====== INPUT DATA ======
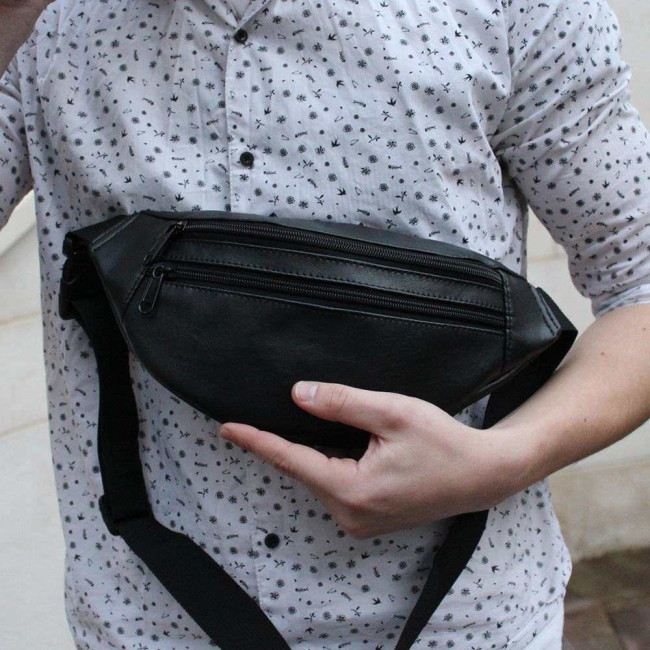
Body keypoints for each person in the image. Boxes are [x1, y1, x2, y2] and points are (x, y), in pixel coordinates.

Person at [1, 0, 649, 648]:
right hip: (144, 623)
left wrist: (501, 462)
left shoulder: (517, 9)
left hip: (465, 622)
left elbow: (639, 283)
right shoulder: (41, 24)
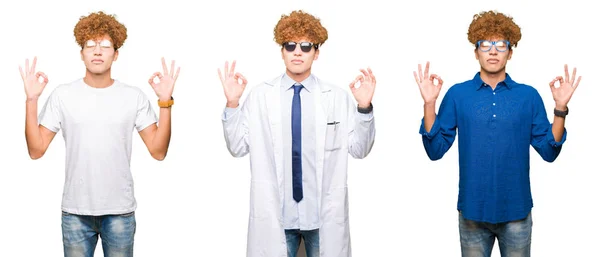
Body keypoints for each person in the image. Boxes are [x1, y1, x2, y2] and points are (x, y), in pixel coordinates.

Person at [414, 10, 581, 257]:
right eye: (486, 44)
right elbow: (435, 149)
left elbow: (549, 151)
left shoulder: (528, 96)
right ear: (476, 51)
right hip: (472, 211)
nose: (493, 51)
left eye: (501, 45)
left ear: (510, 52)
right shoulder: (458, 95)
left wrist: (560, 109)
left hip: (516, 212)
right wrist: (429, 104)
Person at [20, 11, 180, 257]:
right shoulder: (63, 95)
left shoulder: (133, 96)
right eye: (90, 45)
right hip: (75, 213)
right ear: (82, 53)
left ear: (115, 55)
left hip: (119, 213)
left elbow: (158, 151)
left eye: (105, 46)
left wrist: (165, 101)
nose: (97, 51)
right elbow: (36, 150)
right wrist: (31, 100)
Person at [218, 10, 376, 257]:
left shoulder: (336, 98)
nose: (298, 52)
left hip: (322, 216)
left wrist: (364, 108)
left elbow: (360, 149)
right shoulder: (260, 96)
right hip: (276, 217)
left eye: (305, 46)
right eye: (290, 45)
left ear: (317, 52)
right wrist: (232, 104)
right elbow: (237, 146)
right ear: (282, 51)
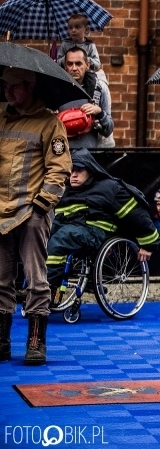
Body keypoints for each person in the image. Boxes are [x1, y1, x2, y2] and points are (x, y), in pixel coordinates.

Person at [0, 67, 72, 366]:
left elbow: (60, 168)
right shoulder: (2, 119)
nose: (8, 91)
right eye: (5, 86)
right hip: (2, 212)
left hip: (31, 212)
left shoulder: (50, 124)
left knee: (36, 279)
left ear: (30, 86)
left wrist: (42, 205)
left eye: (14, 86)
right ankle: (2, 340)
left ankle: (35, 342)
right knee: (1, 279)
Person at [46, 149, 159, 285]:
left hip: (95, 232)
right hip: (72, 230)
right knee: (39, 237)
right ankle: (32, 286)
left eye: (79, 170)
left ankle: (46, 289)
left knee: (61, 239)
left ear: (90, 170)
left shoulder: (110, 188)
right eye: (71, 170)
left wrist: (148, 244)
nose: (73, 175)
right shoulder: (66, 191)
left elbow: (135, 215)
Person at [59, 46, 115, 149]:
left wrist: (99, 112)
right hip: (60, 155)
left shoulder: (99, 89)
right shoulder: (56, 90)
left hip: (89, 155)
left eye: (78, 63)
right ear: (65, 66)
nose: (74, 68)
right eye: (70, 64)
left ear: (87, 65)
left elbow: (108, 129)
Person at [56, 13, 105, 84]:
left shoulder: (90, 46)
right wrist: (66, 59)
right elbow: (58, 63)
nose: (73, 30)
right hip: (68, 77)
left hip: (87, 78)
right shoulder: (65, 44)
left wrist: (85, 60)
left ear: (87, 29)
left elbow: (97, 65)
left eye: (77, 27)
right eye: (70, 28)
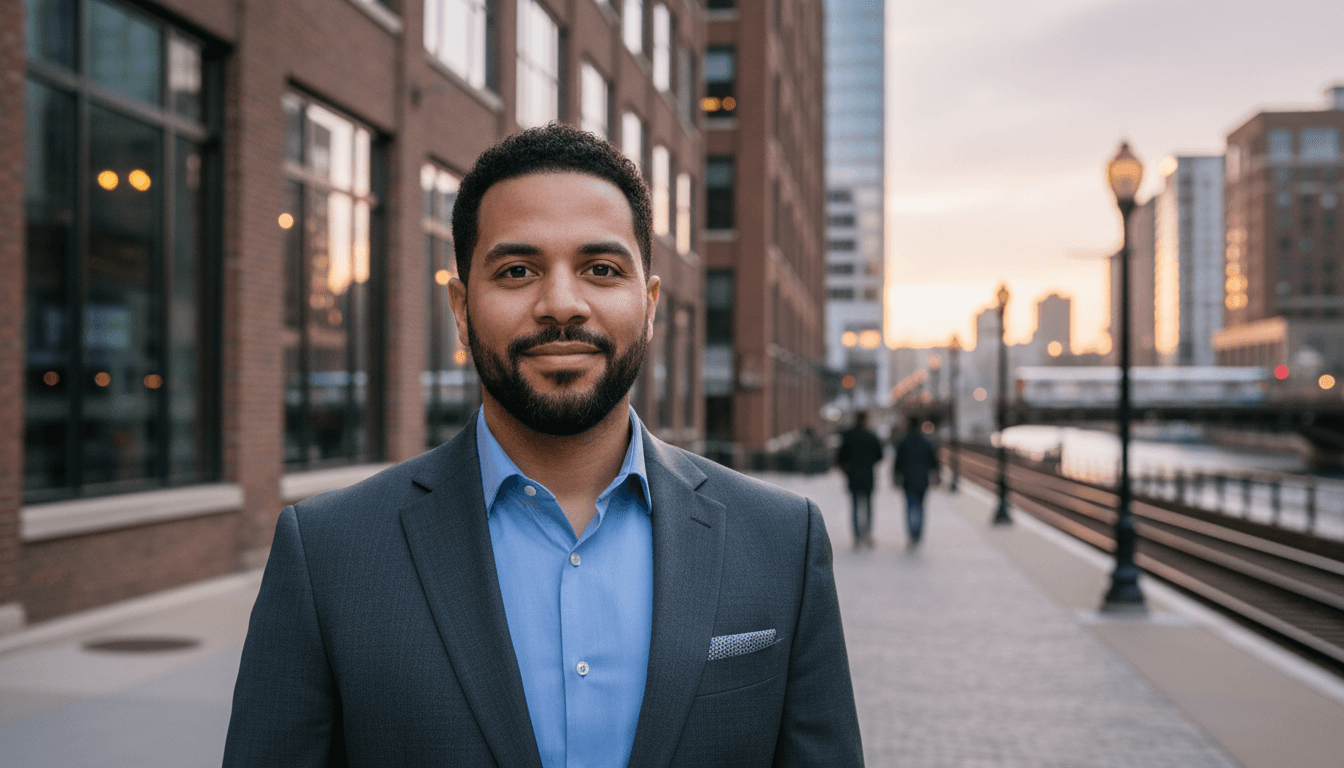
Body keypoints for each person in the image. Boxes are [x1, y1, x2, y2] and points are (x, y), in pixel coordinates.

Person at [223, 124, 862, 767]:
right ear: (461, 306)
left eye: (601, 269)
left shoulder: (783, 541)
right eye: (518, 270)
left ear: (649, 303)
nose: (562, 304)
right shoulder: (329, 554)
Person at [835, 411, 883, 549]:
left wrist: (847, 470)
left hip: (853, 476)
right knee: (867, 506)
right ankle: (867, 534)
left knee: (855, 506)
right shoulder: (871, 436)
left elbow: (840, 457)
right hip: (868, 476)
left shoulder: (849, 436)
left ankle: (856, 536)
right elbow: (879, 456)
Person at [893, 416, 940, 547]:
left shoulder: (904, 442)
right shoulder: (926, 441)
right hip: (922, 480)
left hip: (908, 480)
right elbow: (933, 461)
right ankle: (918, 533)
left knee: (910, 507)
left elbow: (898, 462)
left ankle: (912, 534)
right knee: (920, 507)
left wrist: (896, 478)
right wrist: (936, 476)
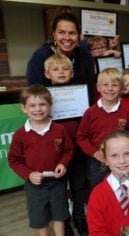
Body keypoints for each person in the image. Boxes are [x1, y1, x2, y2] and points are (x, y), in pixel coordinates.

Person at [8, 85, 74, 236]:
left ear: (50, 105)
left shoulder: (60, 129)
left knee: (60, 214)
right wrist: (28, 175)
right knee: (40, 218)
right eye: (32, 105)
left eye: (42, 104)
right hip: (35, 186)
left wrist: (63, 163)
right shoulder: (20, 135)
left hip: (58, 182)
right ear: (23, 108)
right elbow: (14, 160)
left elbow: (68, 150)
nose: (38, 109)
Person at [44, 54, 89, 234]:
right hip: (55, 153)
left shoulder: (80, 93)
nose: (61, 72)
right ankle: (64, 222)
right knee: (59, 189)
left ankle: (80, 218)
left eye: (65, 69)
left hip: (77, 149)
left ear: (72, 73)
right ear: (47, 74)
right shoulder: (44, 96)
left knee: (79, 186)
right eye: (55, 69)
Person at [77, 68, 129, 188]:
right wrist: (95, 153)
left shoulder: (127, 112)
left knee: (124, 189)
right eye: (105, 85)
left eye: (114, 85)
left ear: (121, 88)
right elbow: (81, 137)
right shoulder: (90, 112)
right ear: (98, 87)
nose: (110, 89)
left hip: (122, 161)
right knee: (100, 189)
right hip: (98, 162)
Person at [26, 13, 95, 103]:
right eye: (61, 32)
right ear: (54, 35)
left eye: (72, 33)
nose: (67, 38)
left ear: (78, 36)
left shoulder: (86, 57)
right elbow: (33, 91)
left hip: (80, 112)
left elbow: (89, 91)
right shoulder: (40, 56)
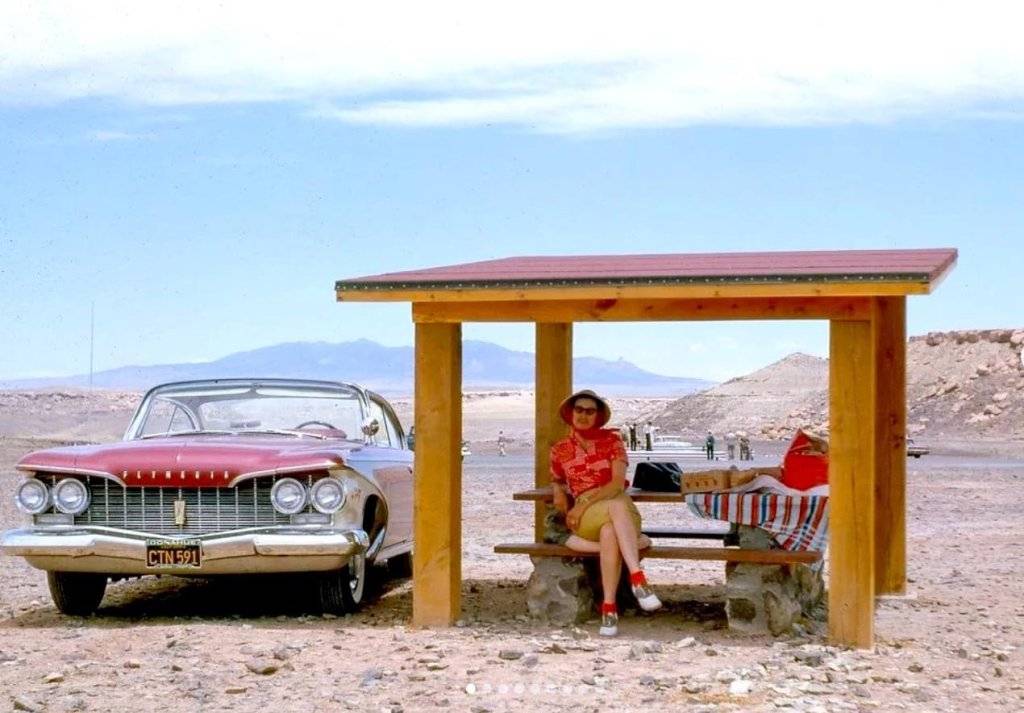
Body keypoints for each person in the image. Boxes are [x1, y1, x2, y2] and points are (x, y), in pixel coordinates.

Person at [550, 390, 661, 637]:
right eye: (579, 409)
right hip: (588, 517)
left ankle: (609, 609)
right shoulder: (559, 449)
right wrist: (557, 490)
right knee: (614, 514)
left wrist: (582, 505)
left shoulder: (612, 441)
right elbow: (556, 478)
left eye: (590, 411)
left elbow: (616, 484)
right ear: (571, 413)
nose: (583, 415)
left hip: (617, 507)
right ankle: (638, 579)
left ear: (598, 416)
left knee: (611, 528)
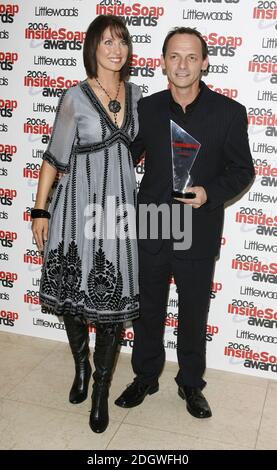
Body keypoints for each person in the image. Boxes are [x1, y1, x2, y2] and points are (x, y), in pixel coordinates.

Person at [115, 27, 255, 418]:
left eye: (192, 57)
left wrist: (209, 193)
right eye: (175, 56)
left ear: (205, 62)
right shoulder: (148, 109)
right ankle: (145, 376)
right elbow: (126, 158)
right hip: (153, 224)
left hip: (198, 226)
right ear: (162, 62)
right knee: (147, 311)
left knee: (193, 313)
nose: (183, 64)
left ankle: (191, 384)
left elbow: (242, 170)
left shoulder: (229, 113)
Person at [31, 15, 142, 433]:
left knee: (112, 309)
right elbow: (54, 156)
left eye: (123, 42)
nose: (116, 49)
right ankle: (81, 364)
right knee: (72, 296)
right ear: (92, 48)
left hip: (117, 217)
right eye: (107, 42)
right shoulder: (74, 97)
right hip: (76, 209)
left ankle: (100, 389)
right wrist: (40, 211)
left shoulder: (137, 95)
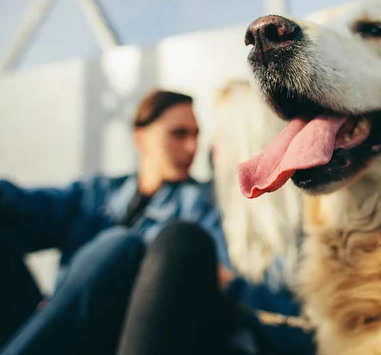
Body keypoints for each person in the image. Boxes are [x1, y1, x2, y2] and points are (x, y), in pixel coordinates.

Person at [0, 89, 237, 354]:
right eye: (179, 133)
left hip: (119, 340)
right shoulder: (97, 193)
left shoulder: (200, 203)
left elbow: (229, 274)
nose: (191, 147)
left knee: (121, 245)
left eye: (196, 135)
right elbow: (33, 208)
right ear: (140, 138)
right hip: (53, 332)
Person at [116, 80, 316, 355]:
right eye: (180, 134)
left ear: (246, 142)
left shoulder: (310, 228)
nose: (203, 150)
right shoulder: (207, 210)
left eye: (217, 138)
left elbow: (314, 332)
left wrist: (230, 286)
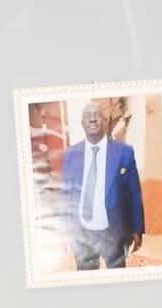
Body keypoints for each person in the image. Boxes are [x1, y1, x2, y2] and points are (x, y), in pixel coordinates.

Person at [59, 101, 143, 271]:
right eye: (87, 116)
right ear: (82, 123)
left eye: (97, 115)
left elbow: (134, 192)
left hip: (114, 232)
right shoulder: (71, 155)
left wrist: (137, 227)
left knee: (117, 274)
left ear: (105, 120)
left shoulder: (124, 152)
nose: (92, 119)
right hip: (82, 235)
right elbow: (66, 194)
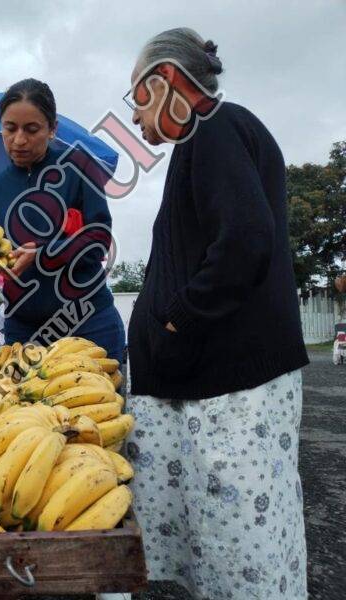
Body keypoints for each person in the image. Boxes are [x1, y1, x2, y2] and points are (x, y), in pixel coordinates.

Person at [123, 28, 308, 599]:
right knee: (224, 553)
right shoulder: (206, 140)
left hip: (233, 391)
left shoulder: (217, 128)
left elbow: (246, 238)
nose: (135, 119)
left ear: (167, 82)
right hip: (215, 388)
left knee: (244, 559)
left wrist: (176, 321)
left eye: (137, 99)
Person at [0, 78, 125, 361]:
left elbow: (98, 240)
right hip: (24, 331)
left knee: (98, 404)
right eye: (10, 128)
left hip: (89, 321)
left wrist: (43, 253)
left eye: (32, 129)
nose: (19, 140)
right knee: (24, 405)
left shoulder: (79, 167)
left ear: (52, 129)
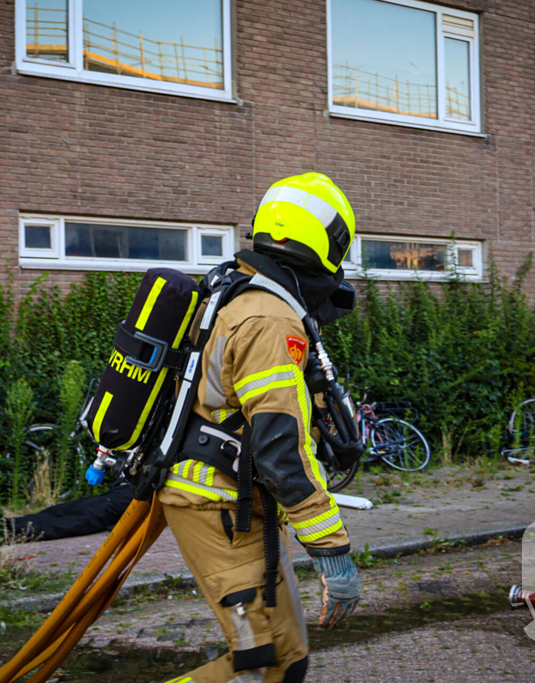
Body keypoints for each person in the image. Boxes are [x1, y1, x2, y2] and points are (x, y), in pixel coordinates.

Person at [157, 173, 362, 683]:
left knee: (286, 660)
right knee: (256, 658)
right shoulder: (269, 319)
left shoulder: (245, 291)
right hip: (215, 509)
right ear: (325, 244)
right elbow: (280, 450)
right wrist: (331, 552)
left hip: (238, 505)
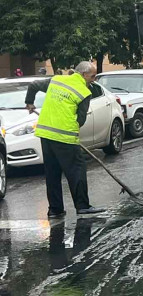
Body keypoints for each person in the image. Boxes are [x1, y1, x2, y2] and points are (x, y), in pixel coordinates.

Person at [25, 61, 105, 218]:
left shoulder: (56, 80)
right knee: (77, 170)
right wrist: (71, 125)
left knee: (53, 173)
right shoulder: (84, 92)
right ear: (83, 74)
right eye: (92, 76)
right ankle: (82, 206)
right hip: (65, 137)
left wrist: (29, 102)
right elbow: (81, 120)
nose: (94, 79)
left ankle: (55, 209)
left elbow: (33, 85)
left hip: (46, 134)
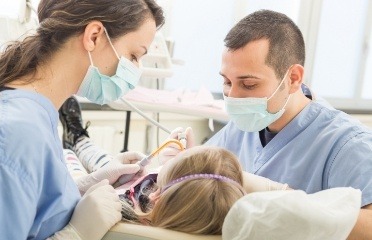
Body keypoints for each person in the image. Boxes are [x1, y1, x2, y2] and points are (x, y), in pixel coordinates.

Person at [160, 9, 372, 239]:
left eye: (249, 84)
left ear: (293, 78)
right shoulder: (240, 129)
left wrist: (283, 199)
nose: (233, 96)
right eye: (226, 81)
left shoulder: (347, 144)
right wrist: (189, 164)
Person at [0, 0, 164, 239]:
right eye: (134, 55)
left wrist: (84, 185)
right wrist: (77, 234)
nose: (136, 70)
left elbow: (30, 203)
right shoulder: (18, 133)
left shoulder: (37, 114)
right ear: (94, 36)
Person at [58, 96, 288, 235]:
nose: (153, 173)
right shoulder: (197, 210)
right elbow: (292, 197)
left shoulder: (117, 211)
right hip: (132, 182)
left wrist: (85, 183)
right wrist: (209, 171)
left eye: (157, 177)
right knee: (103, 158)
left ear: (157, 195)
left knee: (75, 161)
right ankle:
======
TASK REQUIREMENTS >>
Retype only the lines above from the one with "left shoulder: (110, 188)" through the one with "right ankle: (918, 533)", exactly and with both ends. Images stay out.

EXERCISE RESPONSE >>
left shoulder: (110, 188)
right eye: (71, 170)
left wrist: (148, 244)
nose: (73, 175)
right shoulder: (66, 191)
left elbow: (135, 215)
Person at [59, 46, 115, 149]:
left wrist: (99, 112)
right hip: (60, 155)
left shoulder: (99, 89)
right shoulder: (56, 90)
left hip: (89, 155)
left eye: (78, 63)
right ear: (65, 66)
nose: (74, 68)
right eye: (70, 64)
left ear: (87, 65)
left elbow: (108, 129)
Person at [56, 13, 105, 84]:
left shoulder: (90, 46)
right wrist: (66, 59)
right elbow: (58, 63)
nose: (73, 30)
right hip: (68, 77)
left hip: (87, 78)
right shoulder: (65, 44)
left wrist: (85, 60)
left ear: (87, 29)
left elbow: (97, 65)
left eye: (77, 27)
right eye: (70, 28)
Body keypoints for each person in the image. Boxes are [x1, y1, x2, y2] and points are (x, y), in pixel coordinates.

Person at [223, 124, 862, 767]:
right ear: (461, 306)
left eye: (601, 269)
left shoulder: (783, 541)
right eye: (518, 270)
left ear: (649, 303)
nose: (562, 304)
right shoulder: (329, 554)
Person at [835, 411, 883, 549]:
left wrist: (847, 470)
left hip: (853, 476)
right knee: (867, 506)
right ankle: (867, 534)
left knee: (855, 506)
right shoulder: (871, 436)
left elbow: (840, 457)
right hip: (868, 476)
left shoulder: (849, 436)
left ankle: (856, 536)
right elbow: (879, 456)
Person at [893, 416, 940, 547]:
left shoulder: (904, 442)
right shoulder: (926, 441)
right hip: (922, 480)
left hip: (908, 480)
right elbow: (933, 461)
right ankle: (918, 533)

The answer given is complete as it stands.